* WHAT YOU SHOULD DO
Please copy the text of every item below word for word, leaving the pictures out of your answer.

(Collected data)
* * * * *

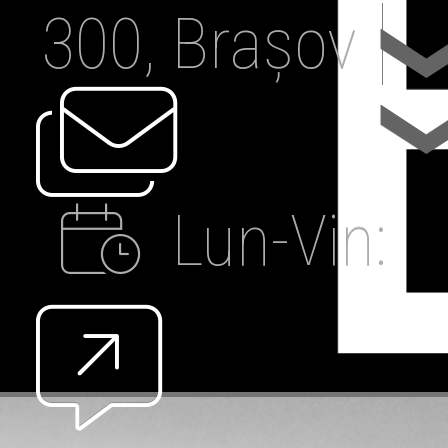
300, Brașov
Lun-Vin:
09:00-19:00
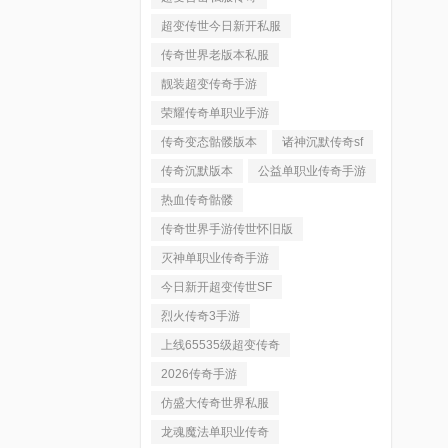
超变传世今日新开私服
传奇世界老版本私服
靓装超变传奇手游
荣耀传奇单职业手游
传奇变态骷髅版本
诸神沉默传奇sf
传奇沉默版本
公益单职业传奇手游
热血传奇骷髅
传奇世界手游传世怀旧版
灭神单职业传奇手游
今日新开超变传世SF
烈火传奇3手游
上线65535级超变传奇
2026传奇手游
仿盛大传奇世界私服
龙魂魔法单职业传奇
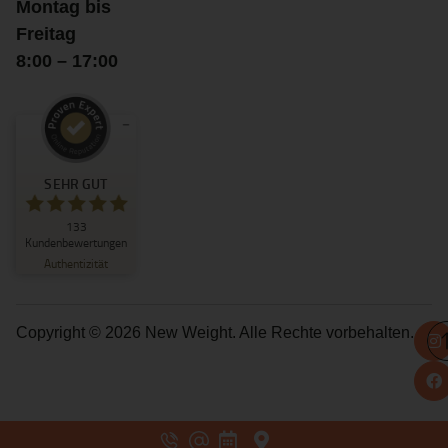
Montag bis
Freitag
8:00 – 17:00
Kundenbewertungen und Erfahrungen zu
New Weight
SEHR GUT
SEHR GUT
133
133
Kundenbewertungen
5
Bewertungen von
Authentizität
anderen Quellen
5,00
/
4,84
Blick aufs ProvenExpert-Profil werfen
Copyright © 2026 New Weight. Alle Rechte vorbehalten.
23.07.2026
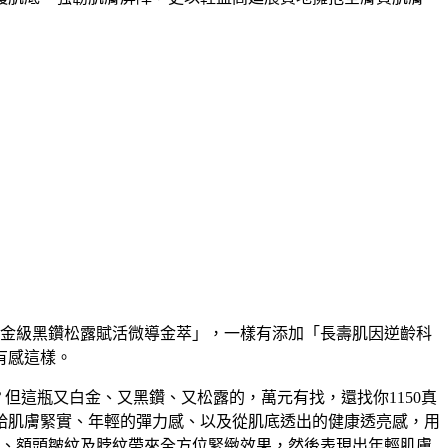
白金級黑鑽松露賦活微導金萃」，一樣有添加「長壽肌因逆齡科
有感這樣。
但這瓶又白金、又黑鑽、又松露的，萬元有找，還找你1150真
給肌膚緊實、年輕的彈力感、以及從肌底透出的健康透亮感，用
紋、額頭皺紋及脖紋帶來全方位緊緻效果，然後表現出年輕肌膚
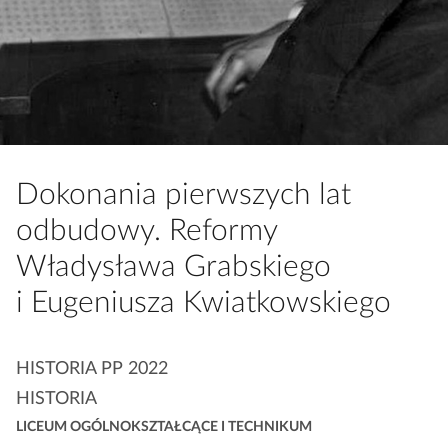
a
c
z
y
t
n
i
k
Dokonania pierwszych lat
ó
odbudowy. Reformy
w
Władysława Grabskiego
i Eugeniusza Kwiatkowskiego
K
HISTORIA PP 2022
a
HISTORIA
t
LICEUM OGÓLNOKSZTAŁCĄCE I TECHNIKUM
e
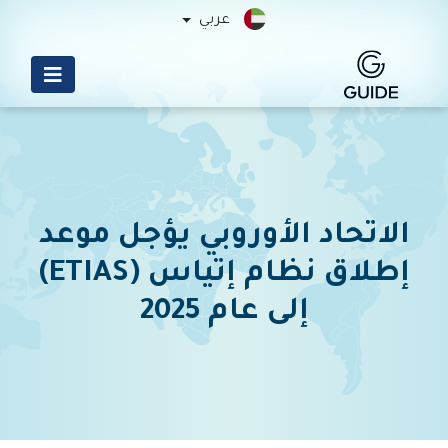
عربي
الاتحاد الأوروبي يؤجل موعد
إطلاق نظام إتياس (ETIAS)
إلى عام 2025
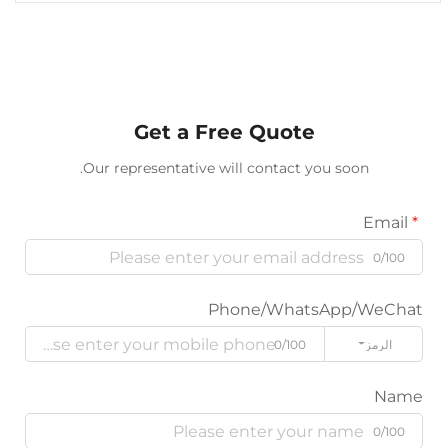
Get a Free Quote
Our representative will contact you soon.
Phone/WhatsApp/W
ز
0/100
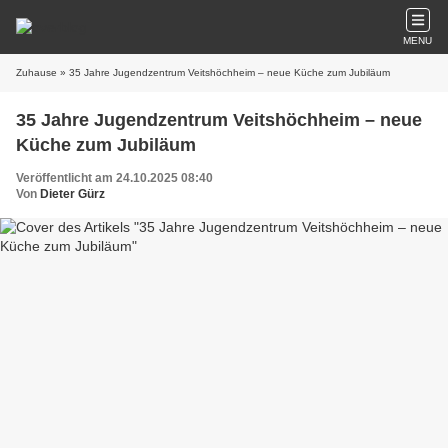
MENU
Zuhause
» 35 Jahre Jugendzentrum Veitshöchheim – neue Küche zum Jubiläum
35 Jahre Jugendzentrum Veitshöchheim – neue
Küche zum Jubiläum
Veröffentlicht am 24.10.2025 08:40
Von
Dieter Gürz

* * * * *

* RESPONSE TO THIS EXERCISE
300, Brașov
Lun-Vin:
09:00-19:00
超变传世今日新开私服
传奇世界老版本私服
靓装超变传奇手游
荣耀传奇单职业手游
传奇变态骷髅版本
诸神沉默传奇sf
传奇沉默版本
公益单职业传奇手游
热血传奇骷髅
传奇世界手游传世怀旧版
灭神单职业传奇手游
今日新开超变传世SF
烈火传奇3手游
上线65535级超变传奇
2026传奇手游
仿盛大传奇世界私服
龙魂魔法单职业传奇
Montag bis
Freitag
8:00 – 17:00
Kundenbewertungen und Erfahrungen zu
New Weight
SEHR GUT
SEHR GUT
133
133
Kundenbewertungen
5
Bewertungen von
Authentizität
anderen Quellen
5,00
/
4,84
Blick aufs ProvenExpert-Profil werfen
Copyright © 2026 New Weight. Alle Rechte vorbehalten.
23.07.2026
白金級黑鑽松露賦活微導金萃」，一樣有添加「長壽肌因逆齡科
有感這樣。
但這瓶又白金、又黑鑽、又松露的，萬元有找，還找你1150真
給肌膚緊實、年輕的彈力感、以及從肌底透出的健康透亮感，用
紋、額頭皺紋及脖紋帶來全方位緊緻效果，然後表現出年輕肌膚
a
c
z
y
t
n
i
k
Dokonania pierwszych lat
ó
odbudowy. Reformy
w
Władysława Grabskiego
i Eugeniusza Kwiatkowskiego
K
HISTORIA PP 2022
a
HISTORIA
t
LICEUM OGÓLNOKSZTAŁCĄCE I TECHNIKUM
e
عربي
الاتحاد الأوروبي يؤجل موعد
إطلاق نظام إتياس (ETIAS)
إلى عام 2025
Get a Free Quote
Our representative will contact you soon.
Phone/WhatsApp/W
ز
0/100
MENU
Zuhause
» 35 Jahre Jugendzentrum Veitshöchheim – neue Küche zum Jubiläum
35 Jahre Jugendzentrum Veitshöchheim – neue
Küche zum Jubiläum
Veröffentlicht am 24.10.2025 08:40
Von
Dieter Gürz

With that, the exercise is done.